» **Fragmento de texto**:
_ _ _ _ _
NACIONAL

Rubalcaba chivateó a Granados que iba a ser citado a declarar

Lunes 04 de marzo de 2019
Francisco Granados relató en julio de 2009 a varios mandos policiales que había recibido una llamada de advertencia de Alfredo Pérez Rubalcaba, entonces ministro del Interior, ante los avances en la investigación del caso de los espías de la Comunidad de Madrid, la llamada “gestapillo”. También contó que fue alertado por el entonces fiscal jefe del Tribunal Superior de Justicia de Madrid, Manuel Moix.

Asegura Moncloa que Granados fue avisado por el ministro Rubalcaba y por Moix que esa misma semana iban a ser citados a declarar .
_ _ _ _ _
» **Entradas mostradas**:
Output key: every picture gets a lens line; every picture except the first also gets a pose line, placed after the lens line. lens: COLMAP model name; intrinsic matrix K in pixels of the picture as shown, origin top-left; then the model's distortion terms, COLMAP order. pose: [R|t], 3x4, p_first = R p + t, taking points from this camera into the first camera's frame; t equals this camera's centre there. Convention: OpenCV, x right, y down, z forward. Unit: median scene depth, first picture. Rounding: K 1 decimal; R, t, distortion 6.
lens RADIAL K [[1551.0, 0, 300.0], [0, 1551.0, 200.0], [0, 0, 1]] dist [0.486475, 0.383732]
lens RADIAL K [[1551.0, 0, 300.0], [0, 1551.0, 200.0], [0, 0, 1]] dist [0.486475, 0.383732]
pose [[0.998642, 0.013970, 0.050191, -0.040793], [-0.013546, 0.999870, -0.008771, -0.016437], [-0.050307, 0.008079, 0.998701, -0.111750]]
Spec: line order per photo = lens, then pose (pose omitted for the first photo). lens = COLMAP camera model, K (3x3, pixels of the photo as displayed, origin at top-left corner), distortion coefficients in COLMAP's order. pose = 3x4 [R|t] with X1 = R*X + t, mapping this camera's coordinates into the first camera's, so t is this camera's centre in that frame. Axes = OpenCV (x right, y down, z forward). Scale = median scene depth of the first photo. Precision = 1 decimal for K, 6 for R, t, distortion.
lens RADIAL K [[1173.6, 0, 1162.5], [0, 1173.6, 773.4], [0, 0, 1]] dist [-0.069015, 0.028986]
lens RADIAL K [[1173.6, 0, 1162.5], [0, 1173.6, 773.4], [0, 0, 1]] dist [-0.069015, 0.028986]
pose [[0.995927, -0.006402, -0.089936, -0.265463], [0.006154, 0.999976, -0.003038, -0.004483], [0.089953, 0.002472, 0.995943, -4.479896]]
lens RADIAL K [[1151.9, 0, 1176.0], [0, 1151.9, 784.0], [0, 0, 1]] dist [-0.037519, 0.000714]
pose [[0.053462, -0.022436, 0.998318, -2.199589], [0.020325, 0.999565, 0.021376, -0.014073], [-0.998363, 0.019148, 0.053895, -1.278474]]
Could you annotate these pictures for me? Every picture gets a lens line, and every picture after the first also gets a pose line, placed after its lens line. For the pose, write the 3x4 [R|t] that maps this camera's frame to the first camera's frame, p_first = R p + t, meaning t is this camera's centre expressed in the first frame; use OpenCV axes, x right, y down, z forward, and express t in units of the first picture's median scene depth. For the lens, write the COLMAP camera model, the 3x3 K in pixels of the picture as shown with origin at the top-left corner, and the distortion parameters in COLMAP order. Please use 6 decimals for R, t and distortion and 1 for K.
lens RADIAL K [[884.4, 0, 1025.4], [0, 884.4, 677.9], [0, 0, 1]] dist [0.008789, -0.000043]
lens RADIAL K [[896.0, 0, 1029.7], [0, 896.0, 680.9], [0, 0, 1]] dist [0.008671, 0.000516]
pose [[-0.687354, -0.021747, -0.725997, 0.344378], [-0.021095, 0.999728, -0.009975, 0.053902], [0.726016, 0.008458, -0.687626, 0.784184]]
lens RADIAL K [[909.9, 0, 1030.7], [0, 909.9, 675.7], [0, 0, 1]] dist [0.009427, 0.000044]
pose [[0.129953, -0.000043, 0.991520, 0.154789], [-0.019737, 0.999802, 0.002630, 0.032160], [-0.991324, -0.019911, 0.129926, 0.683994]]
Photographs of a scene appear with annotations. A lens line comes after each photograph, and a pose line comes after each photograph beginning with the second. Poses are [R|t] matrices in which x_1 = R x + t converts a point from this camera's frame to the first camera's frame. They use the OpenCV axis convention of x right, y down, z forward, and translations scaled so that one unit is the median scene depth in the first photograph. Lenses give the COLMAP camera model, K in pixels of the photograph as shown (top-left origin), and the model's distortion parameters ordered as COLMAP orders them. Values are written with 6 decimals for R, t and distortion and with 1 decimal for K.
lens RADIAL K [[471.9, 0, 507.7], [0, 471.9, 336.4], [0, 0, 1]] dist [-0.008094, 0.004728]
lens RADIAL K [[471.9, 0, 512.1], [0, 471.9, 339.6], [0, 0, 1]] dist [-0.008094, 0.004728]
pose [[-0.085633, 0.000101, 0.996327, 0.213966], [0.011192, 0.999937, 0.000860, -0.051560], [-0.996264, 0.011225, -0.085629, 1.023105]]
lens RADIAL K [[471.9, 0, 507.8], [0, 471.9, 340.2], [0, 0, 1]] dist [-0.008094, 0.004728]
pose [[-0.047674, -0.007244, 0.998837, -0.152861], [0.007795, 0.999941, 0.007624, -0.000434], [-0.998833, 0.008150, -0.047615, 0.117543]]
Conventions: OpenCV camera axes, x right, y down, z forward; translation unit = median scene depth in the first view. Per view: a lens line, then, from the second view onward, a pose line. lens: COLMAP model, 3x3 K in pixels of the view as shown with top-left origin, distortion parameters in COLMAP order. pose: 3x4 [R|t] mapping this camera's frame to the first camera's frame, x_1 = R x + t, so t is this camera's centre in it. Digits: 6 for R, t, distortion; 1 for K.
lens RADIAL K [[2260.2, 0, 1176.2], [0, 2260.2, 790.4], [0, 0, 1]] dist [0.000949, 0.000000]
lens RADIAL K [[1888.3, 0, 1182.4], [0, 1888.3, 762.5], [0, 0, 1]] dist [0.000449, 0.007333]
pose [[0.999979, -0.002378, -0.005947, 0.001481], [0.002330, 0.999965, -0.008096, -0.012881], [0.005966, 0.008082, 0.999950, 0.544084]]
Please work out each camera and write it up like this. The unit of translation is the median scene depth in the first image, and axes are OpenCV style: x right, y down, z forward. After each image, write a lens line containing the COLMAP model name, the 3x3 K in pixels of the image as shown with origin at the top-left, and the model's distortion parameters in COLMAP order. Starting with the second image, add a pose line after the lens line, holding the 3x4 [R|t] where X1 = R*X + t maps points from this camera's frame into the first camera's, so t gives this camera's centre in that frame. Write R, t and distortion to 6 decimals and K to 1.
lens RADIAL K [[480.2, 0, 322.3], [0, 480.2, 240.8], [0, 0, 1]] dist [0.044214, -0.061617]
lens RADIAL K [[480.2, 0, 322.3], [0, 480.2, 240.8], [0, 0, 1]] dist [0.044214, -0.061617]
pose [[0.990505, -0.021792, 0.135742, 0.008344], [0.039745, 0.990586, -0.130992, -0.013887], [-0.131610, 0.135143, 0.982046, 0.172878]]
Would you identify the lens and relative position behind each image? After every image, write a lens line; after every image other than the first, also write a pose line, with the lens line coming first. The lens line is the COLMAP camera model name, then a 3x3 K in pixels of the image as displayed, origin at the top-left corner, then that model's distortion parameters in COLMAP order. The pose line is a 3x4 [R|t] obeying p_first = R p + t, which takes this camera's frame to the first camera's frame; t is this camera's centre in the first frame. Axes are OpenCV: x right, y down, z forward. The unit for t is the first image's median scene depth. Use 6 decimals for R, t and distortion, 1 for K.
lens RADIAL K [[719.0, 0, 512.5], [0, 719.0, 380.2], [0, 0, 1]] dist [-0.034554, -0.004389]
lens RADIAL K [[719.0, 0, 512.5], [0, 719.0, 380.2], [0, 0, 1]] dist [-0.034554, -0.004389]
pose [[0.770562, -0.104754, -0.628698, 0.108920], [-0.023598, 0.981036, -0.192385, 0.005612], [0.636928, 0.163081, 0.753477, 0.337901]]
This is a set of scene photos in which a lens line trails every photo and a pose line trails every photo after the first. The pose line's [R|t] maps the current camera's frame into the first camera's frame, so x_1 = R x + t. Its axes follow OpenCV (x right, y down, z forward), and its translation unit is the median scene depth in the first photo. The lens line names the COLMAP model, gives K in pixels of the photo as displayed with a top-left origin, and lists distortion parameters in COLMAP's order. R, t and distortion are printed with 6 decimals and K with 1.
_ _ _ _ _
» **Consigna 1**: Copia textualmente el pasaje de la noticia sobre Granados que empieza en las palabras "Rubalcaba chivateó a" y termina después de "a declarar .".
» **Consigna 2**: Indica si cada afirmación concuerda con la noticia sobre Granados y responde sí o no, citando literalmente las palabras de la noticia que lo deciden: (a) Granados relató la llamada de advertencia a varios mandos policiales en julio de 2009. (b) Rubalcaba era entonces ministro de Justicia. (c) Manuel Moix era entonces fiscal jefe del Tribunal Supremo.
» **Consigna 3**: Prosigue la noticia sobre Granados a partir de su última oración.

» **Respuesta 1**:
Rubalcaba chivateó a Granados que iba a ser citado a declarar

Lunes 04 de marzo de 2019
Francisco Granados relató en julio de 2009 a varios mandos policiales que había recibido una llamada de advertencia de Alfredo Pérez Rubalcaba, entonces ministro del Interior, ante los avances en la investigación del caso de los espías de la Comunidad de Madrid, la llamada “gestapillo”. También contó que fue alertado por el entonces fiscal jefe del Tribunal Superior de Justicia de Madrid, Manuel Moix.

Asegura Moncloa que Granados fue avisado por el ministro Rubalcaba y por Moix que esa misma semana iban a ser citados a declarar .

» **Respuesta 2**:
(a) Sí: "Francisco Granados relató en julio de 2009 a varios mandos policiales que había recibido una llamada de advertencia".
(b) No: "Alfredo Pérez Rubalcaba, entonces ministro del Interior".
(c) No: "el entonces fiscal jefe del Tribunal Superior de Justicia de Madrid, Manuel Moix".

» **Respuesta 3**:
Fue el propío Granados quién contó esta confidencia en la boda de la hija del comisario Carlos Salamanca al comisario jefe de la Unidad de Delitos Económicos y Fiscales (UDEF), José Luis Olivera, el comisario José Villarejo y el periodista de El Mundo Antonio Rubio.

Este dato confirma la declaración del comisario Jaime Barrado en el juicio por el espionaje que como saben se ha celebrado en Madrid. Barrado acusó a Olivera y Moix de impedirle investigar a los responsables políticos del espionaje.

Villarejo relató el incidente, que enfadó a Olivera por la imprudencia de Granados, al director Operativo de la Policía, Miguel Ángel Fernández Chico, el 27 de julio de 2009, en una charla telefónica que grabó subrepticiamente el propio Villarejo.

Como recordarán, el jurado popular decretó la inocencia de los agentes de la Guardia Civil acusados de ejecutar los seguimientos a personalidades del PP de Madrid como el entonces consejero de Justicia Alfredo Prada o el que fue vicealcalde de la capital, Manuel Cobo, entre muchos otros. Los jefes de los guardias, el policía Sergio Gamón y Miguel Camacho, resultaron “no culpables” en una ajustada votación.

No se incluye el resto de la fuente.